Pictures aside, restate the records below exactly as written.
━━━━━━━━━━
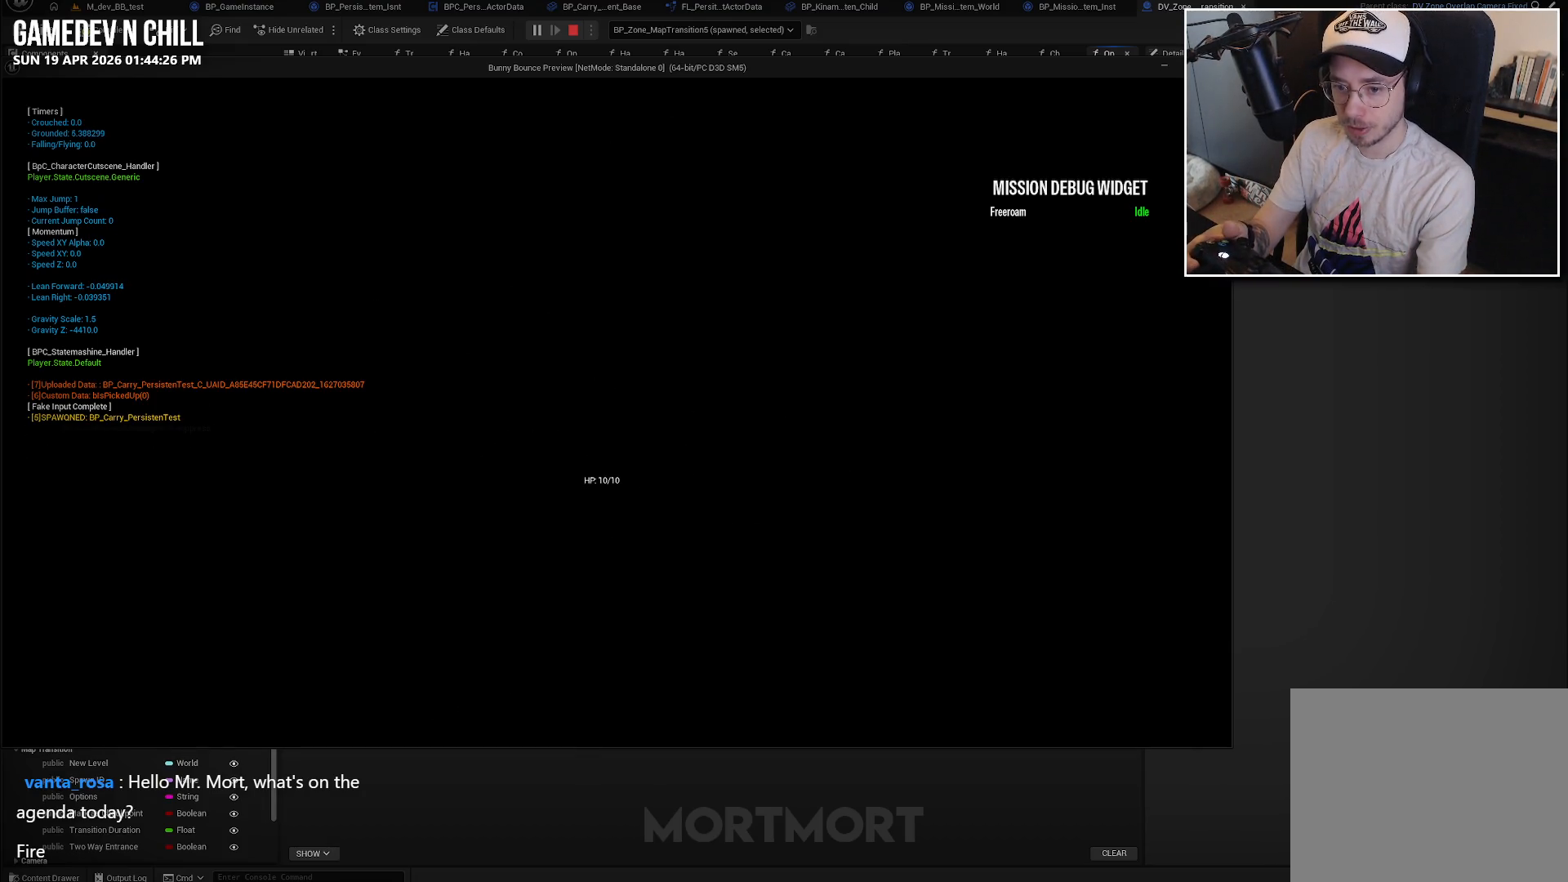
{"buttons": [], "left_stick": "center", "right_stick": "center", "events": []}
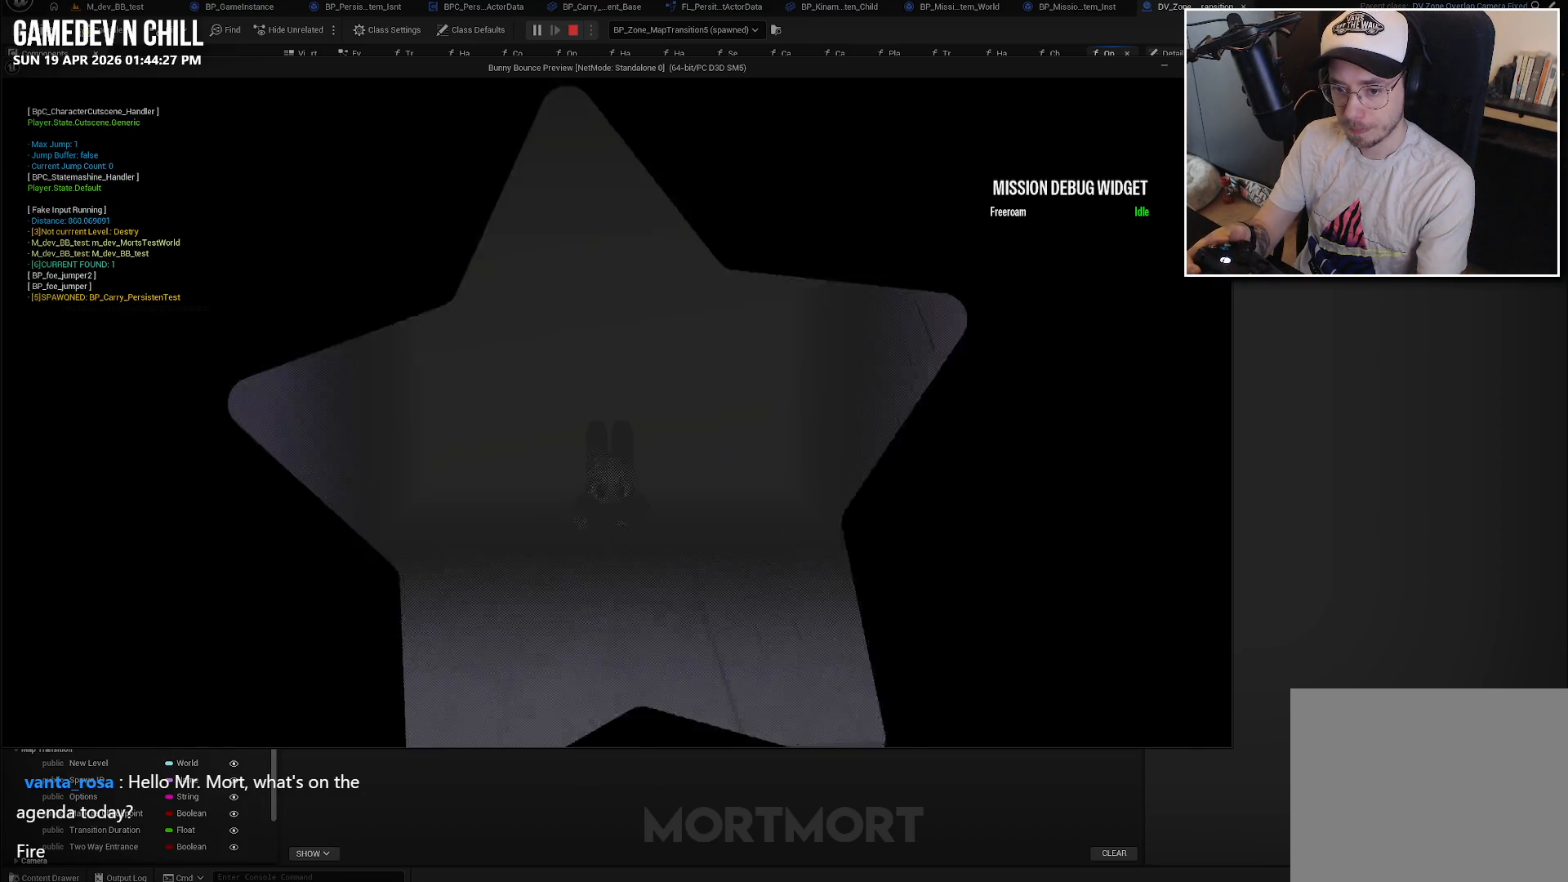
{"buttons": [], "left_stick": "center", "right_stick": "center", "events": []}
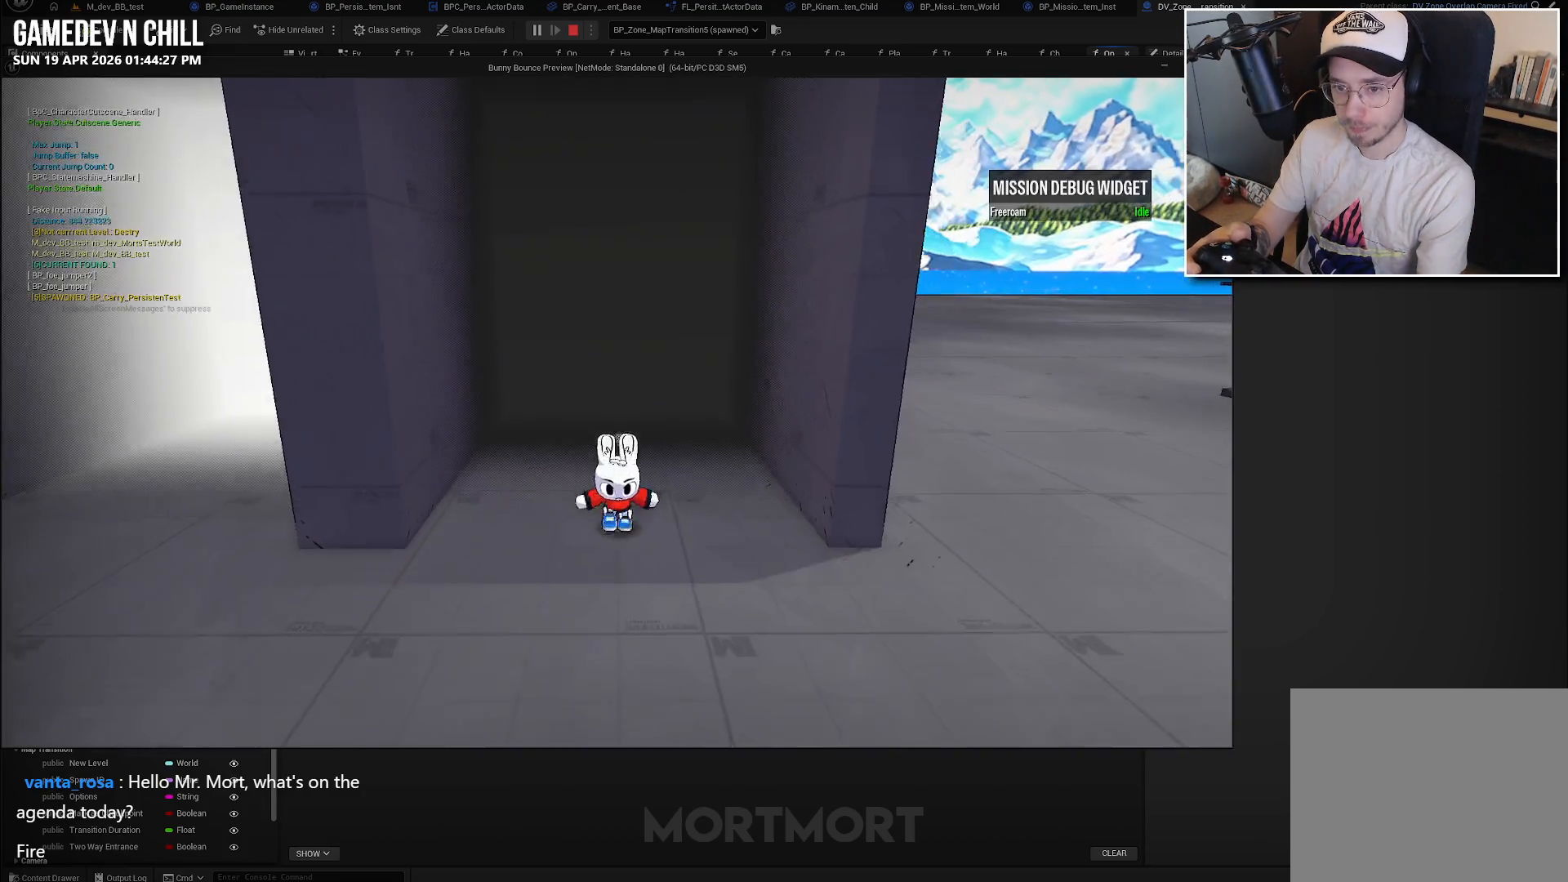
{"buttons": [], "left_stick": "center", "right_stick": "center", "events": []}
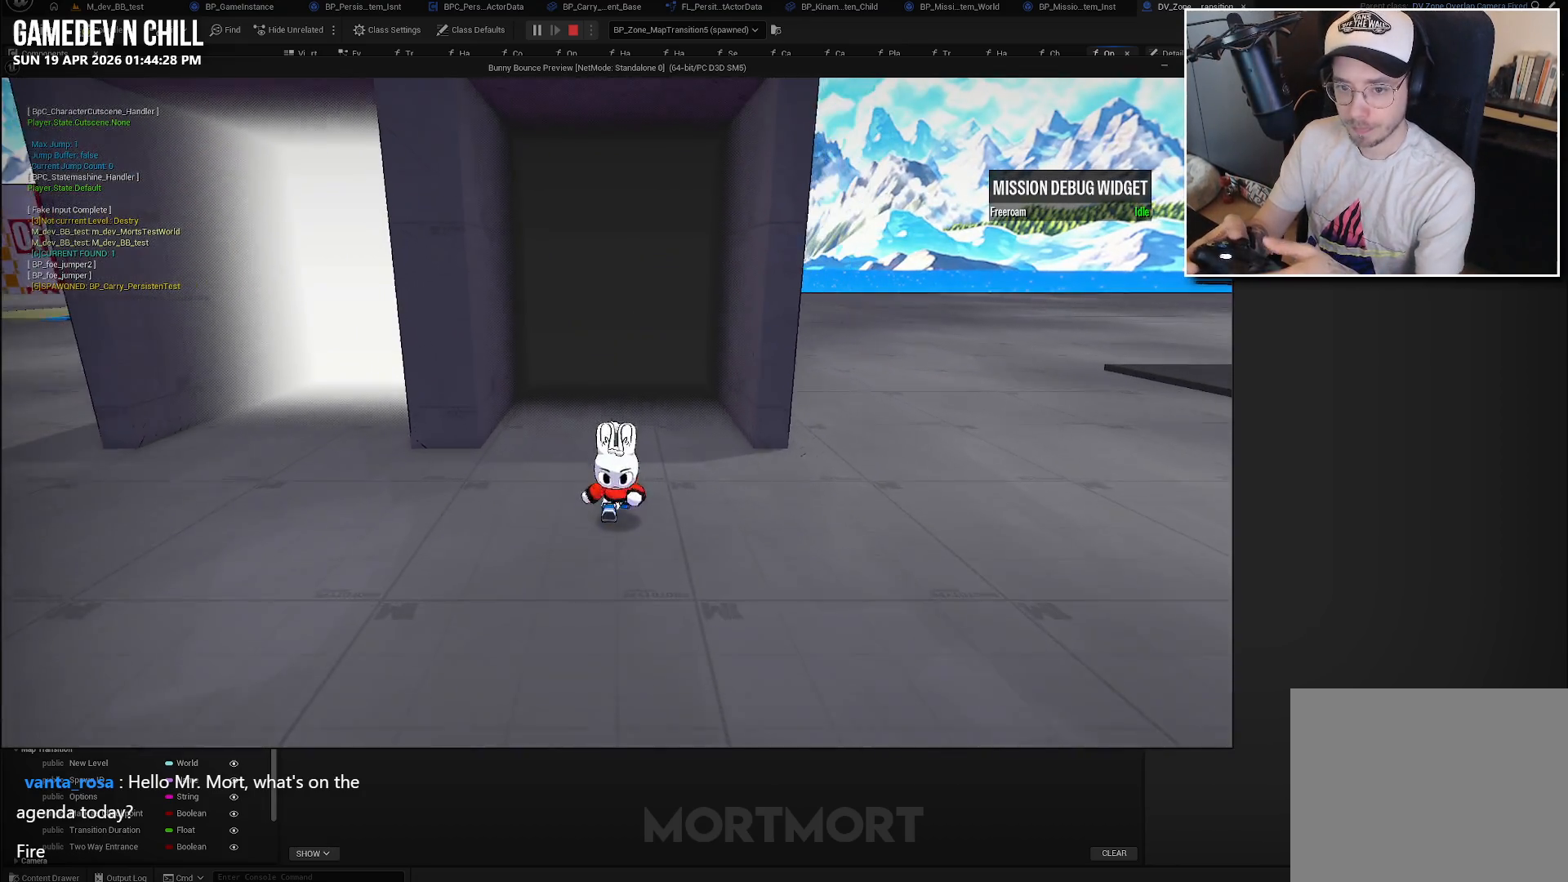
{"buttons": [], "left_stick": "center", "right_stick": "left", "events": [[200, "left_stick", "down"], [217, "right_stick", "left"], [250, "left_stick", "down-left"], [500, "left_stick", "center"]]}
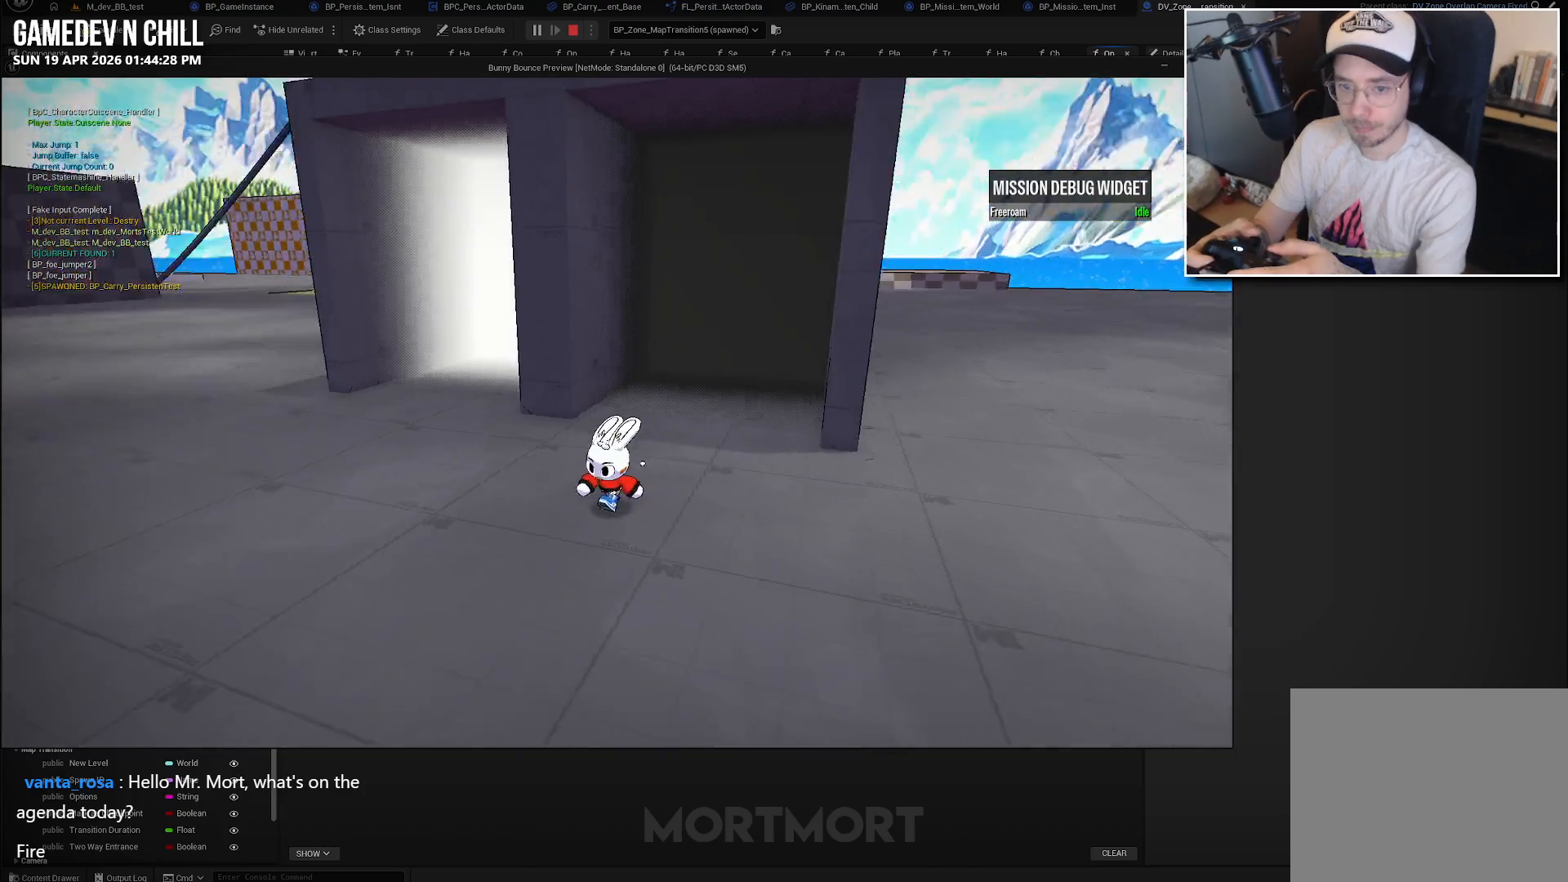
{"buttons": [], "left_stick": "left", "right_stick": "left", "events": [[217, "left_stick", "left"]]}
━━━━━━━━━━
▶ _Finished task_
{"buttons": [], "left_stick": "center", "right_stick": "center", "events": []}
{"buttons": [], "left_stick": "center", "right_stick": "center", "events": []}
{"buttons": [], "left_stick": "center", "right_stick": "center", "events": []}
{"buttons": [], "left_stick": "center", "right_stick": "left", "events": [[200, "left_stick", "down"], [217, "right_stick", "left"], [250, "left_stick", "down-left"], [500, "left_stick", "center"]]}
{"buttons": [], "left_stick": "left", "right_stick": "left", "events": [[217, "left_stick", "left"]]}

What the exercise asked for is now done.